**What the task asks:**
Range to reproduce from the entries below: the line with "middle dip: (286, 226)", the line with "pinky pip: (123, 203)", and every line in between. Give them exactly and give nothing else.

Records from a dataset:
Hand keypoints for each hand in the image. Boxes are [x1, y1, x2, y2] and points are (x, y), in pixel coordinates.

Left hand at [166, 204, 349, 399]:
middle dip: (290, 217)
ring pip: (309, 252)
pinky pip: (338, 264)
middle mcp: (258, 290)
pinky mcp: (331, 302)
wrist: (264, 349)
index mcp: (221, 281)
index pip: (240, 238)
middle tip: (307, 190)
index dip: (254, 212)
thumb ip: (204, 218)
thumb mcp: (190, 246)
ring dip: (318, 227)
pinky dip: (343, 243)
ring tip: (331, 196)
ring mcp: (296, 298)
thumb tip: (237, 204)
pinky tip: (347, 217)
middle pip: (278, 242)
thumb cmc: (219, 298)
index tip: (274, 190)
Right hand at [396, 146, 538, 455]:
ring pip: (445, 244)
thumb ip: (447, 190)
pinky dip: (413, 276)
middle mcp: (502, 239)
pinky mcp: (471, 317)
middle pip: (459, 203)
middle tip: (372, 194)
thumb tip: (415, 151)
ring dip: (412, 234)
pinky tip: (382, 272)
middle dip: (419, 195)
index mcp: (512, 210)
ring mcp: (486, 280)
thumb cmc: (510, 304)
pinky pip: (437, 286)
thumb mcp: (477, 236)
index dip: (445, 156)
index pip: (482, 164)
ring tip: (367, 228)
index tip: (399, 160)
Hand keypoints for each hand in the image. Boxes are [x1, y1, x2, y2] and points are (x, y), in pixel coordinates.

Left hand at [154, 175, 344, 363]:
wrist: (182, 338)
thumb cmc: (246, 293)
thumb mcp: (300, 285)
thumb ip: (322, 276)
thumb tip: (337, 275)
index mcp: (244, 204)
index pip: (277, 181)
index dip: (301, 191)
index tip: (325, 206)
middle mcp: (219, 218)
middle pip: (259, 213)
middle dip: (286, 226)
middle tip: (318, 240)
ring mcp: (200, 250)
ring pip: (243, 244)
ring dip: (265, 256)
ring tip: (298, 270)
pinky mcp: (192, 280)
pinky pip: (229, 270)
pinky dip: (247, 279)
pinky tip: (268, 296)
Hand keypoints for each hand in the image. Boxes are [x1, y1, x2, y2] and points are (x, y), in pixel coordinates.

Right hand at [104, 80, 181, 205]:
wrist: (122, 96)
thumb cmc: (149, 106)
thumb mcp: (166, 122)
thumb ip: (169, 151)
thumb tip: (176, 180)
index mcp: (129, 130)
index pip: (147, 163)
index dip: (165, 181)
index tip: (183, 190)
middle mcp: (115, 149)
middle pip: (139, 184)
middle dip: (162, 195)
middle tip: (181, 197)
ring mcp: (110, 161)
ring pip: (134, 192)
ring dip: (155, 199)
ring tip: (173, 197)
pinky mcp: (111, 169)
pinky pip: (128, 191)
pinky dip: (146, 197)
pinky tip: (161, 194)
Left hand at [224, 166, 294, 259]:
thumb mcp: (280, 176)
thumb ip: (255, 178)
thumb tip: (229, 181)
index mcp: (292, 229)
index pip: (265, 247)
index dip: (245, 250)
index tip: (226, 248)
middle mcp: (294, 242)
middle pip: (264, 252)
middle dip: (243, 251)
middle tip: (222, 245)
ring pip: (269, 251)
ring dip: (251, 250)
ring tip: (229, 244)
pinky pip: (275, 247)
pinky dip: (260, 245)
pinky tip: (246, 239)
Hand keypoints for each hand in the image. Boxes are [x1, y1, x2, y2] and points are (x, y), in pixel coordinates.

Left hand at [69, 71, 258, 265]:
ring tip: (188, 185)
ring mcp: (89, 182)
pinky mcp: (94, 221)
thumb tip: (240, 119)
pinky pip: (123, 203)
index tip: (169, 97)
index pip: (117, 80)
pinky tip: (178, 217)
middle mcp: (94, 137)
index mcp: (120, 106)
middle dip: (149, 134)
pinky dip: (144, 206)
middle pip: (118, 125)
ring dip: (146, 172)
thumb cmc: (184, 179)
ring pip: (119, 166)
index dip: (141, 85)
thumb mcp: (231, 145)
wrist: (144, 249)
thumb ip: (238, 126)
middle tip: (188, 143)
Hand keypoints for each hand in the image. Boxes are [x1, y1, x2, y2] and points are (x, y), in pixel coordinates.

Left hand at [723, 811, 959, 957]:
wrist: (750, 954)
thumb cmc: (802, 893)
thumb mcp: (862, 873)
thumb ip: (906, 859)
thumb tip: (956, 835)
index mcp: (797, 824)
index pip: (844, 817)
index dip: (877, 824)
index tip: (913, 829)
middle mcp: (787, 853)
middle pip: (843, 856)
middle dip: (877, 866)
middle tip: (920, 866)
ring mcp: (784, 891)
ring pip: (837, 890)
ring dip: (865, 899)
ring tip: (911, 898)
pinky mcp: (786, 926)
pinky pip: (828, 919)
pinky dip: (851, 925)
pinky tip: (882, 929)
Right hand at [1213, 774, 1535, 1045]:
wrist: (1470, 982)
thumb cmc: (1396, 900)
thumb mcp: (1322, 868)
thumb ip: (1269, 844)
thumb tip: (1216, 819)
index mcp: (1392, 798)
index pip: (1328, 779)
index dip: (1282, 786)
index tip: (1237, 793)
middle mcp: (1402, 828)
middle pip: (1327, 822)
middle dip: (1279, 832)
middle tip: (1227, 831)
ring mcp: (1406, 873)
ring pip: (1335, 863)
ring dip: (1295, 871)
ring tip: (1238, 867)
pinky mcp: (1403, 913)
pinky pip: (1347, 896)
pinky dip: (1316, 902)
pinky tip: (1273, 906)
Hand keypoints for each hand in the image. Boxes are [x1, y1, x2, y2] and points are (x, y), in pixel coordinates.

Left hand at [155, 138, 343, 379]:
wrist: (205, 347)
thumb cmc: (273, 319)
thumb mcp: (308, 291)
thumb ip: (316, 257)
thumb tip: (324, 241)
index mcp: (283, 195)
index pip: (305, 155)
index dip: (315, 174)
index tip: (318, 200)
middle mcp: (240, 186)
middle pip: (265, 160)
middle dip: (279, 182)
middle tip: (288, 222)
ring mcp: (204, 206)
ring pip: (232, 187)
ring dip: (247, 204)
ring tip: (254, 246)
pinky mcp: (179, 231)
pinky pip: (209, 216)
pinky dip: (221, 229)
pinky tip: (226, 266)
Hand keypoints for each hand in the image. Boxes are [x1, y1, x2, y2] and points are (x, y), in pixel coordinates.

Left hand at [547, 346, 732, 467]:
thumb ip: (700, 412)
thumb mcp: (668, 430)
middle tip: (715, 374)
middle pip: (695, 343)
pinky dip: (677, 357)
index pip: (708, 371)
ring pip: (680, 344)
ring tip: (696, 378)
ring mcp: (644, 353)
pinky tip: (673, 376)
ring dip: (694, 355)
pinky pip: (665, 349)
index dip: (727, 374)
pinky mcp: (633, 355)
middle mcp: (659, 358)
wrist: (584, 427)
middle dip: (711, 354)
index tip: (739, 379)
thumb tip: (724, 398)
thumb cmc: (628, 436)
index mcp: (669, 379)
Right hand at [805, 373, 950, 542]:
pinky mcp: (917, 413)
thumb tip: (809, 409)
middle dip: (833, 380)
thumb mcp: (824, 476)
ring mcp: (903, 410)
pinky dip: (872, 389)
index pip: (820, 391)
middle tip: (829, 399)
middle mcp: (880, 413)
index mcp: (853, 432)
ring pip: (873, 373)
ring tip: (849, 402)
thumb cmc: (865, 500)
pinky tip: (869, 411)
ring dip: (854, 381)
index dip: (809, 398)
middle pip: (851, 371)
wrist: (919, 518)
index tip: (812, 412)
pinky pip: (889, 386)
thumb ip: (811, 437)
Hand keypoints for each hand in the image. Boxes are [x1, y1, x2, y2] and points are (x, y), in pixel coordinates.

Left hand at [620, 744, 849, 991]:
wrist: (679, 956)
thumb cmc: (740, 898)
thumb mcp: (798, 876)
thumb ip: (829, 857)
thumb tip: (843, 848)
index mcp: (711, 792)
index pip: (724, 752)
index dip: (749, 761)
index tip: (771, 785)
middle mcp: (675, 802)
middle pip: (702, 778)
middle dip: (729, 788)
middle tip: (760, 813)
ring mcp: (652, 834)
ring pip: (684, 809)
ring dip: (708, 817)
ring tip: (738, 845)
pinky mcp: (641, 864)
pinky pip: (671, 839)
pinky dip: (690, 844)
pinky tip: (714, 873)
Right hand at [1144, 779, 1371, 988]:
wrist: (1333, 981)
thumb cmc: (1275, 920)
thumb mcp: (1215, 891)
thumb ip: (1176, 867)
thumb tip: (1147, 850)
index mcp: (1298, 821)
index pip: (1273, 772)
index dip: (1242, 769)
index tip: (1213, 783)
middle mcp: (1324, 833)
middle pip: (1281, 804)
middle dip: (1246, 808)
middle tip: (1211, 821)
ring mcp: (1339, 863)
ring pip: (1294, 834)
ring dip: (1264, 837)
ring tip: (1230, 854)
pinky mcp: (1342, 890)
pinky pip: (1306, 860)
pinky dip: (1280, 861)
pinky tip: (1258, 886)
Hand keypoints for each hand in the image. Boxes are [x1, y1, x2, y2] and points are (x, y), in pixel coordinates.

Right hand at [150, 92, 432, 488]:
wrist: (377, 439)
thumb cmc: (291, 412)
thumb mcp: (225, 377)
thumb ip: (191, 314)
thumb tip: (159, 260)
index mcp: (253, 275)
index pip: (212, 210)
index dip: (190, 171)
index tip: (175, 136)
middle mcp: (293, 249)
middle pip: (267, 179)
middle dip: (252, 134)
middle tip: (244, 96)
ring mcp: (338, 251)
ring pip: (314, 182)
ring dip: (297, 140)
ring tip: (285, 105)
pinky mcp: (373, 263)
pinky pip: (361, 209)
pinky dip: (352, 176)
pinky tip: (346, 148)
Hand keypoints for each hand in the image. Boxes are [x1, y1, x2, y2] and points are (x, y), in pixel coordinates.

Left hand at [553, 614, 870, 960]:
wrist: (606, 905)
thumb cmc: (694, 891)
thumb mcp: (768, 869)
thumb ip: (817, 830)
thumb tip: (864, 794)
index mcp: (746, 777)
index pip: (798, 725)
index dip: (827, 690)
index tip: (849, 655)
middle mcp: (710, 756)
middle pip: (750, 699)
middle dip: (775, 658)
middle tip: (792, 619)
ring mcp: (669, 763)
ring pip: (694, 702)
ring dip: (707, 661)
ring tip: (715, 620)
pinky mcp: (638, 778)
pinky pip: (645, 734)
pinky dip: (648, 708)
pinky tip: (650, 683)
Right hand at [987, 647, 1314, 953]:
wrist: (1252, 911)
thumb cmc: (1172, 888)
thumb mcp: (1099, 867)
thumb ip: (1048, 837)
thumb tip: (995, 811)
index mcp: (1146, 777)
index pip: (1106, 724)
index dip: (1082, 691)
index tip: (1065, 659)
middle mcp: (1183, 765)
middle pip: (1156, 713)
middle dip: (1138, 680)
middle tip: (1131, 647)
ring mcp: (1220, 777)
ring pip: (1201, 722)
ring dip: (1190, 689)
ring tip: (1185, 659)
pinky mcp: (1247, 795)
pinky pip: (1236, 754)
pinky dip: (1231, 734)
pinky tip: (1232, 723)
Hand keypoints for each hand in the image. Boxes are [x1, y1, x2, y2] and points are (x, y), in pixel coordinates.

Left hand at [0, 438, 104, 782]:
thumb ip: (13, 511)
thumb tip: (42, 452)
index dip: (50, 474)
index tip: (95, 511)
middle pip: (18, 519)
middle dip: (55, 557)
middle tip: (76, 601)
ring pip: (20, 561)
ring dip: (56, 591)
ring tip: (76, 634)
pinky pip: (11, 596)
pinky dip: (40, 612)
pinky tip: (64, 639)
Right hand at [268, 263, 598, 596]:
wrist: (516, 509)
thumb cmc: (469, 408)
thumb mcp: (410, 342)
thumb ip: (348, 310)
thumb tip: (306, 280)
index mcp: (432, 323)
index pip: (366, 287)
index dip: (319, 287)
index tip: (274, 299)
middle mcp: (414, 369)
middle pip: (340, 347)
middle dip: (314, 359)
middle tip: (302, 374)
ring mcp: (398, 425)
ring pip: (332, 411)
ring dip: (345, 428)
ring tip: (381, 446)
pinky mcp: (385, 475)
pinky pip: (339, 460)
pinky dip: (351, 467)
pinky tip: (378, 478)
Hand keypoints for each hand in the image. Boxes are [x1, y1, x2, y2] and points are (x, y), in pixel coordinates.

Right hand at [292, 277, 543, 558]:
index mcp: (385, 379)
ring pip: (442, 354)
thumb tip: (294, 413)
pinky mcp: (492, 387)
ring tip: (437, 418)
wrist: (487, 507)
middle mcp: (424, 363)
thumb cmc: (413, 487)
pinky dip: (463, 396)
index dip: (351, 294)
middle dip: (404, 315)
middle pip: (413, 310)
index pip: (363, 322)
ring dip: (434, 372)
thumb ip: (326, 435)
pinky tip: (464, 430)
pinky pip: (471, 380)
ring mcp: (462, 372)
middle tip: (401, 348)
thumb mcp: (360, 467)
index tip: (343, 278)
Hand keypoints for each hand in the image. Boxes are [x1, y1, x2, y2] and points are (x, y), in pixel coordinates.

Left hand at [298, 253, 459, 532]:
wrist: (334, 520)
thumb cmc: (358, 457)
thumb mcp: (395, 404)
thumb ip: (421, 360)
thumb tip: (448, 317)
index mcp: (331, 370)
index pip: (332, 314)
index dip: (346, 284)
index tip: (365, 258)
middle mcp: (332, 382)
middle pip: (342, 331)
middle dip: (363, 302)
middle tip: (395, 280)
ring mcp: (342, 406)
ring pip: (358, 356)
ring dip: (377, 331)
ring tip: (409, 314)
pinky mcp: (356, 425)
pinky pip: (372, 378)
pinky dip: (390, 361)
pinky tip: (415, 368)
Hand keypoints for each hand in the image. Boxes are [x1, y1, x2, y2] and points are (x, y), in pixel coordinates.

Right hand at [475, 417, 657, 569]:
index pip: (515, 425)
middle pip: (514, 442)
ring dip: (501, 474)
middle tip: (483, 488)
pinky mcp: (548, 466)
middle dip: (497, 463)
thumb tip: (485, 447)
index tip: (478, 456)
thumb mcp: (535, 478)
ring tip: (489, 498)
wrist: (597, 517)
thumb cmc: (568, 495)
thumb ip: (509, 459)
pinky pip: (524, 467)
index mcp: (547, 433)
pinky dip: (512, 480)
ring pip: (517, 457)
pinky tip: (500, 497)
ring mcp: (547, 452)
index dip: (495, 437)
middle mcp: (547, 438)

**Answer to the exercise:**
middle dip: (286, 226)
middle tip: (318, 240)
ring mcp: (200, 250)
ring pip: (243, 244)
ring dip: (265, 256)
ring tip: (298, 270)
pinky mcp: (192, 280)
pinky pip: (229, 270)
pinky dip: (247, 279)
pinky tip: (268, 296)
Hand keypoints for each hand in the image. Boxes are [x1, y1, x2, y2] and points are (x, y), in pixel coordinates.

Right hand at [104, 80, 181, 205]:
wrist: (122, 96)
thumb cmc: (149, 106)
thumb mcp: (166, 122)
thumb ip: (169, 151)
thumb tip: (176, 180)
index mcp: (129, 130)
index pip: (147, 163)
index dip: (165, 181)
index tip: (183, 190)
middle mcp: (115, 149)
middle pip: (139, 184)
middle dip: (162, 195)
middle tip: (181, 197)
ring mcp: (110, 161)
ring pip: (134, 192)
ring dip: (155, 199)
ring tip: (173, 197)
pinky mcp: (111, 169)
pinky pip: (128, 191)
pinky dip: (146, 197)
pinky tip: (161, 194)
Left hand at [224, 166, 294, 259]:
thumb mcp: (280, 176)
thumb ip: (255, 178)
thumb tip: (229, 181)
index mcp: (292, 229)
index pip: (265, 247)
index dip: (245, 250)
index tip: (226, 248)
middle mcp: (294, 242)
middle pip: (264, 252)
middle dip: (243, 251)
middle tip: (222, 245)
ring pip: (269, 251)
ring dip: (251, 250)
ring tip: (229, 244)
pinky pip: (275, 247)
pinky dip: (260, 245)
pinky tip: (246, 239)
Hand keypoints for each hand in the image. Boxes are [x1, y1, x2, y2] and points are (x, y), in pixel coordinates.

Left hand at [69, 71, 258, 265]:
ring tip: (188, 185)
ring mcp: (89, 182)
pinky mcp: (94, 221)
thumb tip: (240, 119)
pinky pip: (123, 203)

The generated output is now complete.